Following warnings from police not to display Hamas and Hezbollah flags, protesters made a mockery of the decades-long fight by Australia and its allies against terror. They brandished flags in green and gold, similar to the Hezbollah flag with a Ned Kelly lookalike waving a gun in the air, similar to the hand on the Hezbollah flag. Many wore the terror group’s colours. While flaunting Hezbollah’s symbols is illegal under section 80.2 of the Commonwealth Criminal Code, the mob was determined to support the terror group while staying on the right side of the law – just.

While the mobs on the streets bellowed about “genocide”, they are unable or unwilling to grasp the fact responsibility for the tragic deaths of 40,000 Gazans killed in Israeli-terrorist crossfire during the past year and civilians dying in Lebanon rests squarely with Hamas and Hezbollah, the groups the marchers were honouring.
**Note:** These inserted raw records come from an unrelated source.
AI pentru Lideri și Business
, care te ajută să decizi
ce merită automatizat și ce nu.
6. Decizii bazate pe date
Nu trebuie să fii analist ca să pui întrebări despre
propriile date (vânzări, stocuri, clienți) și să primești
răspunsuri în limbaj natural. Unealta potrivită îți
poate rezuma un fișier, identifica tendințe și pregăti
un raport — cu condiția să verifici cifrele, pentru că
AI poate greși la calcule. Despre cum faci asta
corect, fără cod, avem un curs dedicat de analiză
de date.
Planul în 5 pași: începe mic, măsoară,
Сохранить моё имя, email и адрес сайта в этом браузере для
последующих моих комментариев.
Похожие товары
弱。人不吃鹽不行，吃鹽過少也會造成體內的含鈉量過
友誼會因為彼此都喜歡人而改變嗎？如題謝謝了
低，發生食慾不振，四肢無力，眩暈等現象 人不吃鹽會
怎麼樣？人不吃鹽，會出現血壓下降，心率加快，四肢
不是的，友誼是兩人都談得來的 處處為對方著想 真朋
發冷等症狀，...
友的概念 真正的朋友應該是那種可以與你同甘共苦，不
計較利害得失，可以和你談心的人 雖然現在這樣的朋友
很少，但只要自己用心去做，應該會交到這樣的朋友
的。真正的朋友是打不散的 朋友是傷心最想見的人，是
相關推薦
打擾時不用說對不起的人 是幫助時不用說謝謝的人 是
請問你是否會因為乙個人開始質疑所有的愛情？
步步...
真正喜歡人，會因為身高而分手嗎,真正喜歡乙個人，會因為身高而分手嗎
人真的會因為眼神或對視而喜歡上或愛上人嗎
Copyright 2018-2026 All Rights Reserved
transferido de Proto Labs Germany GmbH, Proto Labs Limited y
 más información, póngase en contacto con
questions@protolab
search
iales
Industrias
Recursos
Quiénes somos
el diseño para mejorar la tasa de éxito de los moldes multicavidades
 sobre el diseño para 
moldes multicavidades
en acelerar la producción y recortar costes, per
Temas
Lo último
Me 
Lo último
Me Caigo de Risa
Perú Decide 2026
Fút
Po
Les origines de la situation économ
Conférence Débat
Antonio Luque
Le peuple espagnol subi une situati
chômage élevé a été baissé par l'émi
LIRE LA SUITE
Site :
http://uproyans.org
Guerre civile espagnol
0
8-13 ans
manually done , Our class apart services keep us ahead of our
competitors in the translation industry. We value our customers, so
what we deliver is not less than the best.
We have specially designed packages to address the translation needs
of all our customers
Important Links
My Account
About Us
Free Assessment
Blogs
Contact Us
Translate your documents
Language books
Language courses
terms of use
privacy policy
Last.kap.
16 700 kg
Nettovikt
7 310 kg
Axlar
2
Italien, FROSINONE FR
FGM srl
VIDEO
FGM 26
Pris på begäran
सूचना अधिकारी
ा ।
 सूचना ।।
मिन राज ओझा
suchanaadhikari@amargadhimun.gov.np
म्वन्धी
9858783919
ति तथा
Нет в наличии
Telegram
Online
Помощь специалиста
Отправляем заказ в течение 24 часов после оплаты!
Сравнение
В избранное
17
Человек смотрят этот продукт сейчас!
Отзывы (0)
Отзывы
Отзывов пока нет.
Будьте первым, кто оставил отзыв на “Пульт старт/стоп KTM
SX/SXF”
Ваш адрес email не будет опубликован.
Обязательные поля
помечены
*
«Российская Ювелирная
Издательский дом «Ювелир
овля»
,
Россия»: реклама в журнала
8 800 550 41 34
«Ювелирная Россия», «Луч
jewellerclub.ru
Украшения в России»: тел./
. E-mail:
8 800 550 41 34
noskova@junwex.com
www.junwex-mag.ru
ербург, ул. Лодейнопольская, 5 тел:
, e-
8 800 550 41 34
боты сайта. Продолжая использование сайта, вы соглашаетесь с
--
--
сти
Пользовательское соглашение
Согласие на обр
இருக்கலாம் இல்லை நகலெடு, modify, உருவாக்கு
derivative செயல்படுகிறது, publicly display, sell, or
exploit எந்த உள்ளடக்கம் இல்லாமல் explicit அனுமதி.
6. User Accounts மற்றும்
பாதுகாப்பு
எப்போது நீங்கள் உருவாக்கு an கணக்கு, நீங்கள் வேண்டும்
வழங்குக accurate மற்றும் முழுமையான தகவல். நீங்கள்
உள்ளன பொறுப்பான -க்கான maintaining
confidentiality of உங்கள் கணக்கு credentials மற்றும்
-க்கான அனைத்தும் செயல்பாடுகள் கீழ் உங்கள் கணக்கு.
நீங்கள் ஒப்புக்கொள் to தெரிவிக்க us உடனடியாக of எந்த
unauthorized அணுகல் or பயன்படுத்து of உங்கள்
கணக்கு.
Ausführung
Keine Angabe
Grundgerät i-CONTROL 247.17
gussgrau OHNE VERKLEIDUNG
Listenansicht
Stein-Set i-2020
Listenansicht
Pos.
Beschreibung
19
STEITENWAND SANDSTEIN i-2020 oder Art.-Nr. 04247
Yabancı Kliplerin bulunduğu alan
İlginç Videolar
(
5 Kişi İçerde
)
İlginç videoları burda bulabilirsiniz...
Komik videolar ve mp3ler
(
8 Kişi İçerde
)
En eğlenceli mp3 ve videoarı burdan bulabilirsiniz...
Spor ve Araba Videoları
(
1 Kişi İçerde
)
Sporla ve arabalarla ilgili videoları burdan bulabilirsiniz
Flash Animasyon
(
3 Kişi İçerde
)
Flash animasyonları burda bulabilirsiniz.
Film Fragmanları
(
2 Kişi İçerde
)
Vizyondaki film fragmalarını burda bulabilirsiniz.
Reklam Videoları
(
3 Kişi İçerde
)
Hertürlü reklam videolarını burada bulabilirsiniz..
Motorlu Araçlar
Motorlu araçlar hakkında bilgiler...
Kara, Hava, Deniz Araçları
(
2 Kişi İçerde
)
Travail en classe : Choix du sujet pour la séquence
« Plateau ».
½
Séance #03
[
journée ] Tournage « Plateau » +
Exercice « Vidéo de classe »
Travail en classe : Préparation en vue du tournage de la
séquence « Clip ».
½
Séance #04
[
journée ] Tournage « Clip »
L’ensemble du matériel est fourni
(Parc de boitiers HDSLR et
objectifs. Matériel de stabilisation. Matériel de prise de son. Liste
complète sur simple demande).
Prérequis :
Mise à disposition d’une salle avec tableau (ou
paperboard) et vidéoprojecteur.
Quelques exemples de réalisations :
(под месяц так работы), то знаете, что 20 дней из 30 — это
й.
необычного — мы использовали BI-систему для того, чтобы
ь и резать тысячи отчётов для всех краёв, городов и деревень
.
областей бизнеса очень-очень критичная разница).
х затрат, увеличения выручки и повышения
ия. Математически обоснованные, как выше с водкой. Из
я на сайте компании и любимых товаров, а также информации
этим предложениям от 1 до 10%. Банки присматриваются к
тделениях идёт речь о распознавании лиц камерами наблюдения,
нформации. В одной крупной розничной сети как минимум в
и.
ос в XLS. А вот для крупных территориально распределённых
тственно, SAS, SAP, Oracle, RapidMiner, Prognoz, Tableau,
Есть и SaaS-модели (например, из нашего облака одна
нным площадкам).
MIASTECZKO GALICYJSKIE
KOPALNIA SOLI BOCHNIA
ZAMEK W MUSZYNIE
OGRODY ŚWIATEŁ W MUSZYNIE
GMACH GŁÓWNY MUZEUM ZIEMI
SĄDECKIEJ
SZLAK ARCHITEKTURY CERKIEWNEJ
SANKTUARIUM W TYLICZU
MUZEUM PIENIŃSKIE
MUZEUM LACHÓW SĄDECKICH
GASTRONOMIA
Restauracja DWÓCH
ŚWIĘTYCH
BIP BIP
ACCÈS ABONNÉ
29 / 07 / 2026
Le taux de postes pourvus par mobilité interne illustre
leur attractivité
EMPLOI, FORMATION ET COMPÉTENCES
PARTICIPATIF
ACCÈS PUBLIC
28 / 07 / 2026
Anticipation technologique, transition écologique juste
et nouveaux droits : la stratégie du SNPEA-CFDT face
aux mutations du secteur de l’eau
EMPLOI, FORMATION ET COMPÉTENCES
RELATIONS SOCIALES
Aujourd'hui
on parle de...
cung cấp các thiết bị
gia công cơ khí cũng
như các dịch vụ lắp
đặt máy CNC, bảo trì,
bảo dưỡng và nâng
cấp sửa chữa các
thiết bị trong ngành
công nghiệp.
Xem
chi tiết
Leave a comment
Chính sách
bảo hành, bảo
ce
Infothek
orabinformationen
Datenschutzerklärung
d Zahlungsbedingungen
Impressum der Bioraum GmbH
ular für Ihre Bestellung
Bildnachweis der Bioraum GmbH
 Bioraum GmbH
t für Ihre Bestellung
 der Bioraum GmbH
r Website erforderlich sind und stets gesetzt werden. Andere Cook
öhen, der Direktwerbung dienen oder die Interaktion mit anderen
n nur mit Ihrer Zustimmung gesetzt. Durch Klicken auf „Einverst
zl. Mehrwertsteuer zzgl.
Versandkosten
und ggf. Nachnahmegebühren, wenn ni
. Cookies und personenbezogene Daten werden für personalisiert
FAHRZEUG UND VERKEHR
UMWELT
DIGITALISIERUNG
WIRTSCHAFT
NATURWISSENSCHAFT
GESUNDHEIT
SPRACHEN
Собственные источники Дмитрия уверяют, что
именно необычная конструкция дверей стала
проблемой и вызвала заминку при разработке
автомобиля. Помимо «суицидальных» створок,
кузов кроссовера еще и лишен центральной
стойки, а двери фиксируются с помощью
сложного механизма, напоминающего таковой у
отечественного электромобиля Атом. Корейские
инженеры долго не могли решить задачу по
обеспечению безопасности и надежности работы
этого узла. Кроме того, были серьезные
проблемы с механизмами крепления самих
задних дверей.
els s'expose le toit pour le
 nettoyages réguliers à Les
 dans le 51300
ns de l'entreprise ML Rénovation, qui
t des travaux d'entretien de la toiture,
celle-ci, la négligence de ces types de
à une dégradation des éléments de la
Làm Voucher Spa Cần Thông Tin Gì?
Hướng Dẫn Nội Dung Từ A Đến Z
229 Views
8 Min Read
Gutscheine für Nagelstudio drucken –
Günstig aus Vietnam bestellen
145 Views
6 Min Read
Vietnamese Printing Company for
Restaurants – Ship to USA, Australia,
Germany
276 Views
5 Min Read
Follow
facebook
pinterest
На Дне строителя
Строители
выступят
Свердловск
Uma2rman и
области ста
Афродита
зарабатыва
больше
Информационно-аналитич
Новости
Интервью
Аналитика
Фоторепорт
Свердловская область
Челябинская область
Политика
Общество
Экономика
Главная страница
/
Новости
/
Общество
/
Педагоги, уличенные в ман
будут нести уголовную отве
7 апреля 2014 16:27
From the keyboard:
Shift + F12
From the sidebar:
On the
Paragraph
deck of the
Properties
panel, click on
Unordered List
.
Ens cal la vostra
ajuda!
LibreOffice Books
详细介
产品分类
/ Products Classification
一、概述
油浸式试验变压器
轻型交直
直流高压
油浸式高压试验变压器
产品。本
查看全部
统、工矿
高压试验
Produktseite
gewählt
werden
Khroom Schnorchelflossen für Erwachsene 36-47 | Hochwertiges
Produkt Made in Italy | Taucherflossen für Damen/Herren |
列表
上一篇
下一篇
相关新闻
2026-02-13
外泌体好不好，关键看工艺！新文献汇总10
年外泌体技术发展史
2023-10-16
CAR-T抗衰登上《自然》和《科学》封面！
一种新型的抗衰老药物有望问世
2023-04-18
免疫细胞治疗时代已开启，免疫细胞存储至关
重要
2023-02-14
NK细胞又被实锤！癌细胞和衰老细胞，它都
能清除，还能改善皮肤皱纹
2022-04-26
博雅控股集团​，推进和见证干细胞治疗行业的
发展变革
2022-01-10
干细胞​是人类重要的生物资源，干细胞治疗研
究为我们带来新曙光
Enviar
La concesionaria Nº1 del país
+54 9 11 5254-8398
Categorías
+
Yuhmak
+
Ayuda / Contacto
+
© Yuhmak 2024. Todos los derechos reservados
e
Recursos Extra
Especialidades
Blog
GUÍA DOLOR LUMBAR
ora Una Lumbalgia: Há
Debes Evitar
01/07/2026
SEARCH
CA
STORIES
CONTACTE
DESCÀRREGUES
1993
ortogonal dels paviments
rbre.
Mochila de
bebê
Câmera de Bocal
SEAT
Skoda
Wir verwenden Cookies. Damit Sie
In describing Melbourne’s rally of 6000 as a movement of love, Australia Palestine Advocacy Network president Nasser Mashni unwittingly revealed how much adherents to his cause have changed our nation for the worse.

After raising their garrulous voices and supporting Iran’s cruel theocracy on Sunday, the demonstrators should have the grace to stay home on Monday as Jews commemorate the first anniversary of the darkest day in their lives since the end of World War II. The Monash University Islamic Society’s fundraising dinner for Palestine on Monday evening, in the banquet hall of a university named after Australia’s greatest military leader, a Jew, is insensitive and provocative.

For the past year the Albanese government has failed to show the moral, social and strategic leadership that was needed in the wake of the October 7 massacre in which 1200 innocent Jews died in Israel and 250 were captured, to face intense torture and suffering. But at least in a statement to mark the first anniversary of the attack Anthony Albanese acknowledged that Jewish Australians “have felt the cold shadows of anti-Semitism reaching into the present day – and as a nation we say never again”. The day carries terrible pain, as the Prime Minister says, recalling brutality inflicted with cold calculation: “innocent lives taken at a music festival; women, men and children taken in their homes, and hostages whose lives remain suspended in the fear and isolation of captivity”. Sunday’s protests become all the more problematic in light of those realities.